競争戦略・人材マネジメント研究会 第4回
2019年1月17日(木)18:30~20:30
一橋講堂2階会議室201-203
山梨素明氏(元・ブラザー工業株式会社・L&M事業 事業企画部グループマネージャー)
「製品開発という仕事において人事評価の透明性・納得性がなぜ重要か?ブラザー工業株式会社の経験から」
製品開発における人事評価の透明性と納得性に関して、人事制度改革の前後で実施された従業員生活実態調査の結果を踏まえてお話をいただきました。概要は以下の通り。
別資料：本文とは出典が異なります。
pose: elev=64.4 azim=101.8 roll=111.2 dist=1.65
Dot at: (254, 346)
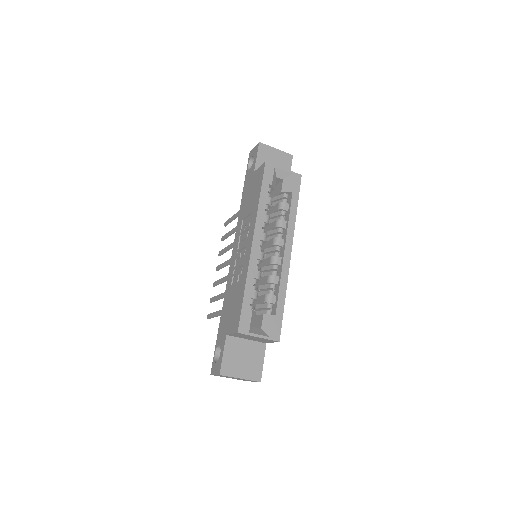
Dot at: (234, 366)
調査結果によれば、賃金、昇進・昇格を含めた人事評価に関する判断基準が明確かつ、従業員が納得できるものではない場合、人事評価に対する満足度が低くなることがわかりました。また、この人事評価満足度の低下が開発インセンティブを削ぐことのことです。開発現場での評価軸設定の難しさについて、現場の生の声を踏まえたご説明もありました。さらに、ご自身の中国子会社赴任の経験に基づき、中国人の人事に関する考え方に関してもお話をいただきました。中国人はラオパン型マネジメント(ラオパンと呼ばれるTopとの相性を重要視する中国ならではのマネジメント形式)による効率的なチームビルドと面子を大切にする特徴があるとのことで、これを踏まえた180度評価の実体験についてのご説明もありました。ご報告をめぐり、人事評価情報の開示や中国での開発チームマネジメントなどについて、活発な質疑と議論が行われました。
都留 康氏(一橋大学経済研究所・特任教授)
「日本企業再生の条件:製品開発からみた日本・中国・韓国の比較」
製品アーキテクチャと人材マネジメントとの関連の観点から、日本・中国・韓国企業を比較分析した研究結果に関してお話をいただきました。概要は以下の通り。日本企業は製品構想・企画に問題があるとの指摘があります。製品開発は上流工程と下流工程に二分でき、上流工程におけるエンジニアの協働が製品開発パフォーマンスに影響することが明らかになりました。また、上流工程における日本・中国・韓国の比較から、日本では製品開発エンジニアが開発全体のプロセスを主導しており、上流工程の職務経験者においてマーケティングや営業経験者の割合が最も低いことがわかりました。このことが、上流工程に市場ニーズが入りにくい構造を生み出し、その結果、製品開発のパフォーマンス低迷につながっているとのことです。ご報告をめぐり、今後の日本企業の製品開発のあり方などについて、活発な質疑と議論が行われました。